The optimal approach involves a single pass through the array using prefix sums to efficiently calculate the averages. This avoids redundant calculations and leads to a linear time complexity solution.

  1. Calculate Total Sum: First, calculate the total sum of all elements in nums. This will be used later for calculating the sum of the last n - i - 1 elements.

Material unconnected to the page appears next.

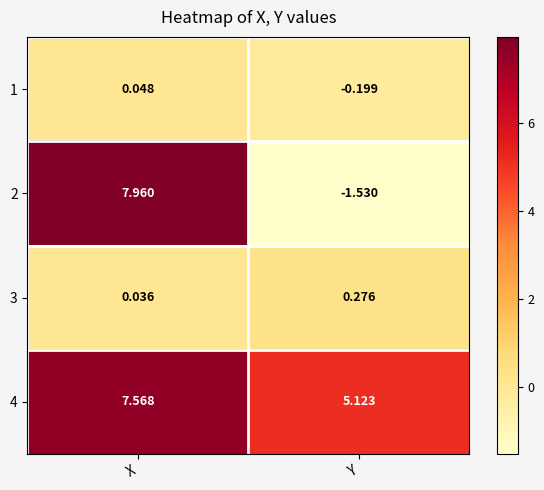

Where is 1 nearest to the value 0?

X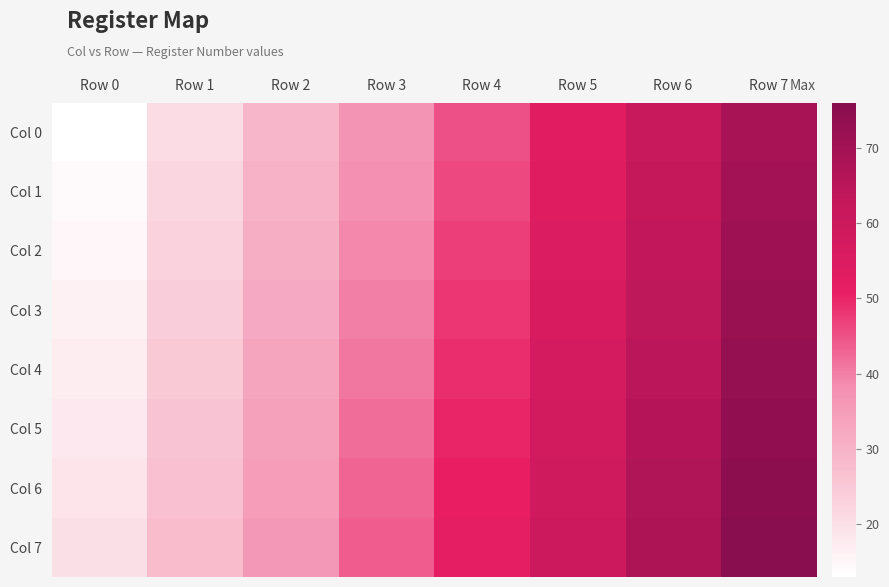

Which label corresponds to the largest value in the chart?

Row 7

  2. Iterate and Calculate Averages: Iterate through the array. For each index i:

    • Calculate the sum of the first i + 1 elements (prefixSum).
    • Calculate the sum of the last n - i - 1 elements (suffixSum) using the total sum and the prefixSum.
    • Calculate the average of the first i + 1 elements (avg1). Handle the edge case where i + 1 is 0 to avoid division by zero.
    • Calculate the average of the last n - i - 1 elements (avg2). Handle the edge case where n - i - 1 is 0.
    • Compute the absolute difference between avg1 and avg2.
    • Update the minimum average difference (minDiff) and the corresponding index (minIndex) if a smaller difference is found.

  3. Return Minimum Index: After iterating through all indices, return minIndex, which holds the index with the minimum average difference.

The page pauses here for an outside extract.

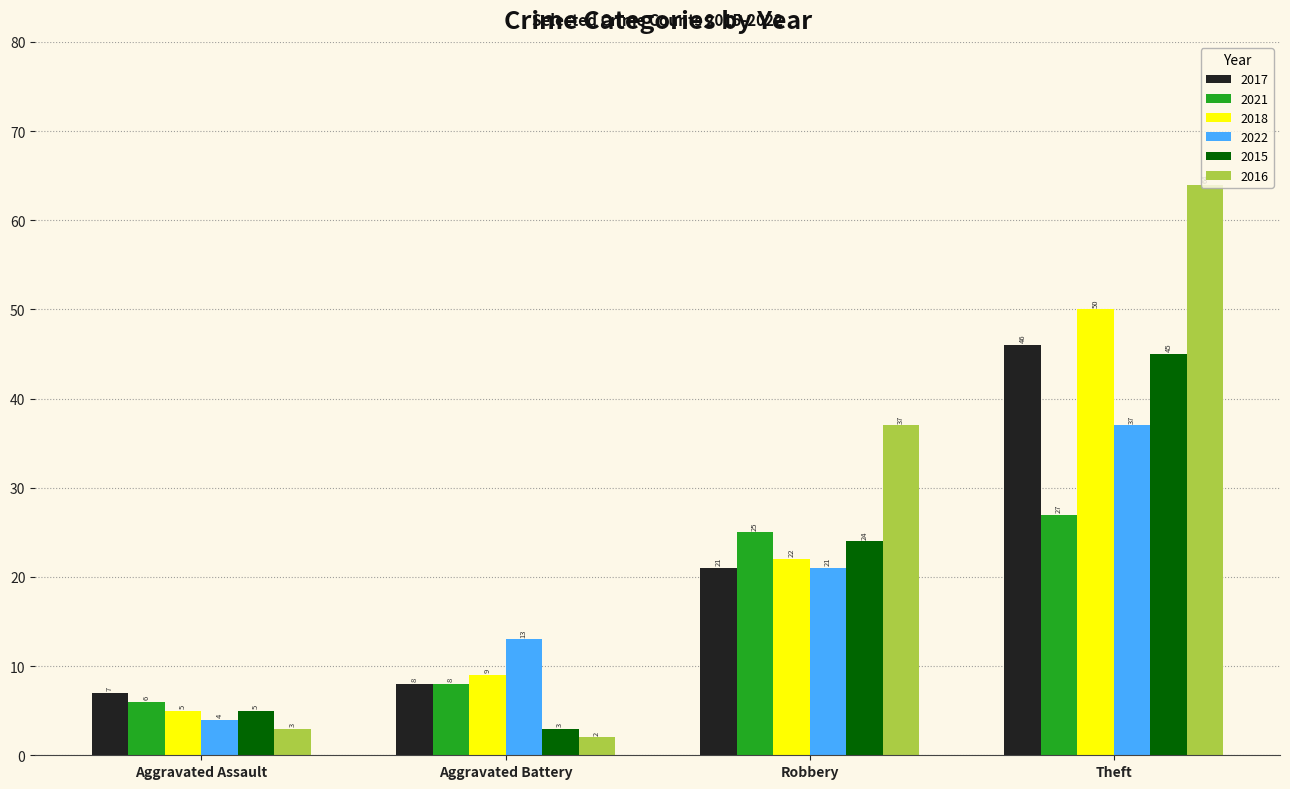

At which category is the sum across all series the highest?

Theft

Time and Space Complexity Analysis

  • Time Complexity: O(n), where n is the length of the input array nums. We perform a single pass through the array.
  • Space Complexity: O(1). The algorithm uses a constant amount of extra space, regardless of the input size.

Code Implementation (Python)

class Solution:
    def minimumAverageDifference(self, nums: List[int]) -> int:
        n = len(nums)
        total_sum = sum(nums)
        min_diff = float('inf')
        min_index = 0
        prefix_sum = 0
 
        for i in range(n):
            prefix_sum += nums[i]
            avg1 = prefix_sum // (i + 1) if i + 1 > 0 else 0
            avg2 = (total_sum - prefix_sum) // (n - i - 1) if n - i - 1 > 0 else 0
            diff = abs(avg1 - avg2)
 
            if diff < min_diff:
                min_diff = diff
                min_index = i
 
        return min_index

Code Implementation (Java)

class Solution {
    public int minimumAverageDifference(int[] nums) {
        int n = nums.length;
        long totalSum = 0;
        for (int num : nums) {
            totalSum += num;
        }
        long minDiff = Long.MAX_VALUE;
        int minIndex = 0;
        long prefixSum = 0;
 
        for (int i = 0; i < n; i++) {
            prefixSum += nums[i];
            long avg1 = (i + 1) == 0 ? 0 : prefixSum / (i + 1);
            long avg2 = (n - i - 1) == 0 ? 0 : (totalSum - prefixSum) / (n - i - 1);
            long diff = Math.abs(avg1 - avg2);
 
            if (diff < minDiff) {
                minDiff = diff;
                minIndex = i;
            }
        }
        return minIndex;
    }
}

Code Implementation (C++)

class Solution {
public:
    int minimumAverageDifference(vector<int>& nums) {
        int n = nums.size();
        long long totalSum = 0;
        for (int num : nums) {
            totalSum += num;
        }
        long long minDiff = LLONG_MAX;
        int minIndex = 0;
        long long prefixSum = 0;
 
        for (int i = 0; i < n; i++) {
            prefixSum += nums[i];
            long long avg1 = (i + 1) == 0 ? 0 : prefixSum / (i + 1);
            long long avg2 = (n - i - 1) == 0 ? 0 : (totalSum - prefixSum) / (n - i - 1);
            long long diff = abs(avg1 - avg2);
 
            if (diff < minDiff) {
                minDiff = diff;
                minIndex = i;
            }
        }
        return minIndex;
    }
};

The code implementations in other languages (JavaScript, Go, etc.) would follow a similar structure, adapting the syntax and data types as needed. The core logic remains the same, leveraging prefix sums for efficient average calculations.